A DFT é atualmente a metodologia mais utilizada para estudo de estrutura eletrônica de materiais. Porém, como é bem sabido na literatura, a DFT subestima o gap de energia em semicondutores. O valor subestimado varia, dependendo do material, podendo este chegar a 30% do valor experimental, como é o caso, por exemplo, do óxido de zinco. “Errava-se muito”, ela sublinha.
Alguns métodos foram desenvolvidos a fim superar esse problema. Entre eles, destaca-se como exemplos mais significativos, os métodos GW, qual vai além da DFT e que, em vez de elétrons, resolve um problema de "quasi-eletrons", o LDA+U e funcionais híbridos. As desvantagens destes métodos estão no fato de eles serem complexos e dispendiosos computacionalmente, ou então simples, mas não livres de parâmetros.
Para os métodos mais confiáveis, que são muito custosos computacionalmente, o cálculo eletrônico fica restrito a sistemas de baixa complexidade como compostos simples bulk ou sistemas com um baixo número de átomos por célula primitiva, o que inviabiliza a obtenção de estruturas eletrônicas mais precisas em sistemas mais complexos como ligas, interfaces e nanoestruturas, por exemplo.
O grupo do ITA, formado pelos professores Lara K. Teles, Marcelo Marques e Ronaldo R. Pelá, buscou, então, desenvolver um método efetivo, confiável e livre de parâmetros ajustáveis.

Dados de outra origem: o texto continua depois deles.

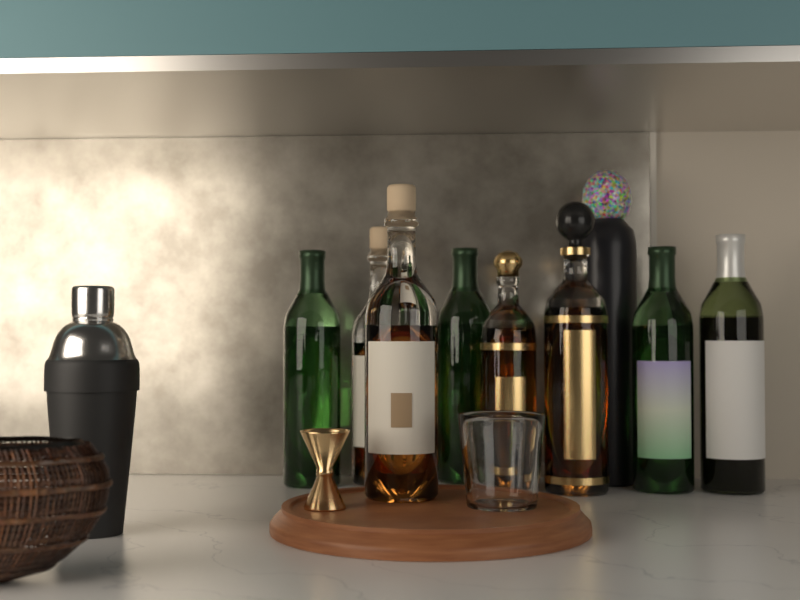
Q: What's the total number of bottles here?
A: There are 9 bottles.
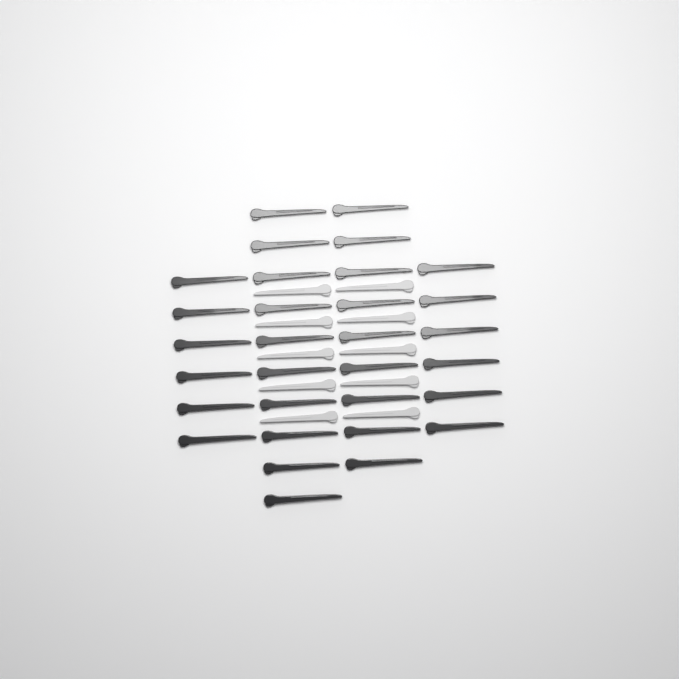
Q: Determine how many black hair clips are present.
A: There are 31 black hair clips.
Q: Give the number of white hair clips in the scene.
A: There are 10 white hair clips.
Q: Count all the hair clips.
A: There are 41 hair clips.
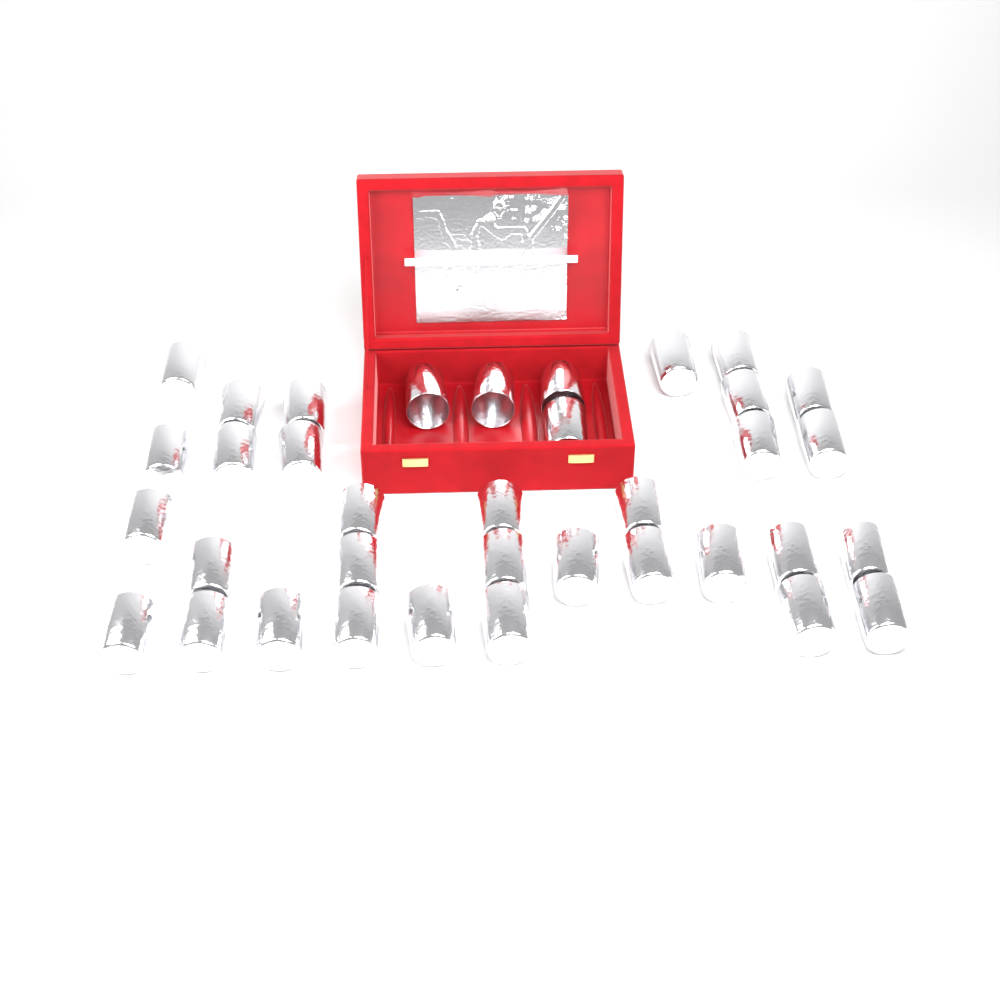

Em parceria com o Prof. Dr. Luiz Guimarães Ferreira, engenheiro eletrônico formado pelo ITA (1959) e atualmente professor aposentado do Instituto de Física da Universidade de São Paulo (USP) e da Universidade Estadual de Campinas (Unicamp), os pesquisadores do ITA partiram de uma ideia “simples”, muito utilizada na década de 1970: o método de transição de Slater, criado pelo físico norte-americano John C. Slater, que propunha a remoção de ½ elétron para calcular o potencial de ionização de átomos. “Ferreira conhecia bem esse método, mas o problema era: como fazer para utilizá-lo também em sólidos? A ideia veio dele, eu e o Prof. Marcelo ajudamos na implementação”, conta Lara K. Teles.
O grupo solucionou o problema utilizando um programa atômico para obter a diferença entre o potencial do átomo com todos os elétrons e o potencial de um íon do qual se extraiu meio elétron e, com isso, obteve o potencial de auto-energia, incluindo esse potencial de forma perturbativa na DFT, para desenvolver o método denominado LDA-1/2. “Conseguimos obter valores surpreendentemente bons para uma gama de semicondutores e isolantes, com a mesma precisão do GW, estado da arte neste tipo de cálculo, mas com a vantagem de levar segundos ou minutos para fazer o cálculo e sem parâmetro ajustável!”.
O método LDA-1/2 foi publicado em 2008, na Physical Review B. “Inicialmente, a comunidade científica ficou refratária à nossa proposta”. Em 2011, com o auxílio da Fundação de Amparo à Pesquisa do Estado de São Paulo (FAPESP), o GMSN recebeu o pesquisador Jürgen Furthmüller da Universidade de Jena, na Alemanha, que começou a usar o método deste então. Neste mesmo ano, a Profa. Lara foi convidada para dar uma palestra sobre o método num Encontro na Argentina e, mais recentemente, em 2013, no Brazilian Workshop on Physics of Semiconductors no Brasil. “Atualmente, diversos grupos têm utilizado o nosso método para simular e obter propriedades de materiais”, acrescenta Lara.
Mais recentemente o líder do grupo de Jena, Prof. Friedhelm Bechstedt, que havia utilizado do LDA - ½ com sucesso no estudo de diversos sistemas, firmou uma parceria com o ITA para pesquisas em sistemas bidimensionais similares ao grafeno, com o apoio da Coordenação de Aperfeiçoamento de Pessoal de Nível Superior (Capes).
O GMSN pretende com essa colaboração trabalhar em outros desafios como, por exemplo, o de utilizar o método desenvolvido em nanoestruturas. “Também estamos trabalhando na correlação entre o LDA-1/2 e os demais métodos, isso ajudará a entendermos melhor a física que está por trás destes cálculos. Este trabalho deverá ser desenvolvido também em parceria com grupo alemão de pesquisa”.